“UN CORO DI VOCI”

FEBBRAIO 2021

La formazione inizia ascoltando un coro di voci, migliaia di voci di persone diverse mai incontrate prima, in grado di arrivare al cuore emotivo di chi ascolta creando un’armonia musicale, un grido comune travolgente. Sguardi, sorrisi compongono un insieme impetuoso, un’onda comunicativa metafora di come persone di estrazione diversa, culture diverse, religioni diverse, età, generi diversi possono insieme, guidate da un animatore, costruire un insieme armonico, un flusso emotivo, partecipare ad un’esperienza di connessione. Per un attimo le divergenze, i conflitti, scompaiono ammutolite da un progetto più grande.

§ CONSEGNA
Ricopia il passo dell'estratto sul coro di voci compreso tra "La formazione inizia" e "progetto più grande.", estremi inclusi.

§ ELENCO DEI DATI
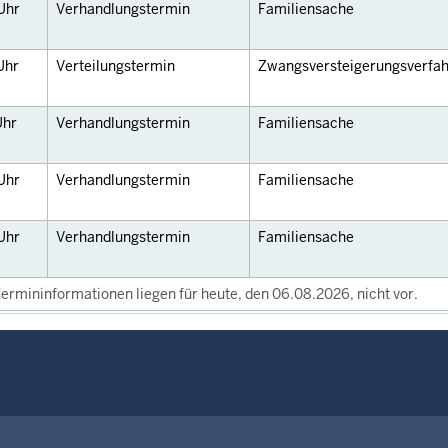
Uhr
Verhandlungstermin
Familiensache
Uhr
Verteilungstermin
Zwangsversteigerungsverfa
Uhr
Verhandlungstermin
Familiensache
Uhr
Verhandlungstermin
Familiensache
Uhr
Verhandlungstermin
Familiensache
ermininformationen liegen für heute, den 06.08.2026, nicht vor.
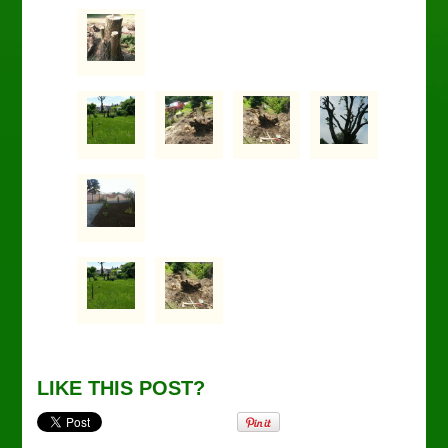
LIKE THIS POST?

§ RISPOSTA ALL'ESERCIZIO
La formazione inizia ascoltando un coro di voci, migliaia di voci di persone diverse mai incontrate prima, in grado di arrivare al cuore emotivo di chi ascolta creando un’armonia musicale, un grido comune travolgente. Sguardi, sorrisi compongono un insieme impetuoso, un’onda comunicativa metafora di come persone di estrazione diversa, culture diverse, religioni diverse, età, generi diversi possono insieme, guidate da un animatore, costruire un insieme armonico, un flusso emotivo, partecipare ad un’esperienza di connessione. Per un attimo le divergenze, i conflitti, scompaiono ammutolite da un progetto più grande.